__REQUIRED ACTION A__
Answer these questions using the LAN file transfer text.
(i) What measured throughput does the proposed application achieve on a Gigabit LAN?
(ii) Which browser-based tool is named as an example?
(iii) What limits the performance of cloud services such as Google Drive?
__REQUIRED ACTION B__
From the LAN file transfer text, copy the passage starting at "Existing solutions show" and ending at "and file-size constraints.".

[Opening TEXT SHOWN section]

Local Area Networks (LANs) routinely support wire speeds of 1 Gbps, yet most file-sharing solutions route data through cloud infrastructure, incurring unnecessary internet latency, uplink-speed bottlenecks, privacy exposure, and per-transfer costs. This paper surveys the state of the art in LAN-scoped peer-to-peer (P2P) file transfer, covering the evolution from FTP and SMB through browser-based WebRTC solutions to native-socket approaches. We analyse the performance trade-offs between interpreted-language and compiled-native networking stacks, evaluate device discovery protocols (mDNS, UDP broadcast, DHT), and review cross-platform desktop packaging strategies (Electron vs. Tauri). Based on this survey, we present the design and implementation of a LAN File Transfer Application that achieves measured throughput of 940 Mbps on a Gigabit LAN by implementing all socket operations in a C++ addon compiled into Node.js via N-API, with a React 18 + Electron 29 desktop shell and an automated CI/CD pipeline. Benchmarks confirm that the proposed system outperforms cloud-relay and browser-based alternatives by 10× or more under equivalent conditions.
Introduction
The text presents a survey and proposed design for a high-performance, LAN-native file transfer application that addresses the inefficiencies of existing file-sharing methods in fast local networks. Despite widespread Gigabit Ethernet and Wi-Fi 6 infrastructure, most commonly used tools (cloud services, browser-based sharing apps, and terminal utilities) fail to fully utilize available bandwidth due to internet dependency, protocol overhead, or lack of usability.
Existing solutions show clear trade-offs:
Terminal tools like netcat and rsync achieve near-maximum speed but lack GUI and ease of use.
Browser-based tools like ShareDrop are convenient but limited by WebRTC overhead and file-size constraints.
Cloud services such as Google Drive are slow because performance is limited by internet upload speeds.

[Closing TEXT SHOWN section]
[Opening RECORDED DATA section]

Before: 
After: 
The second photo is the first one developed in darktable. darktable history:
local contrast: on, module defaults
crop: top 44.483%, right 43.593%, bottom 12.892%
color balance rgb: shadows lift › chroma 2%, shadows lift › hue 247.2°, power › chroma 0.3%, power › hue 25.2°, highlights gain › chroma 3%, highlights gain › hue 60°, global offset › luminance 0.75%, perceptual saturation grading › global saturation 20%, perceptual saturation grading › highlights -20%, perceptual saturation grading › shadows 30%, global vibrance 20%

[Closing RECORDED DATA section]

__WRITTEN ANSWER A__
(i) 940 Mbps
(ii) ShareDrop
(iii) Internet upload speeds

__WRITTEN ANSWER B__
Existing solutions show clear trade-offs:
Terminal tools like netcat and rsync achieve near-maximum speed but lack GUI and ease of use.
Browser-based tools like ShareDrop are convenient but limited by WebRTC overhead and file-size constraints.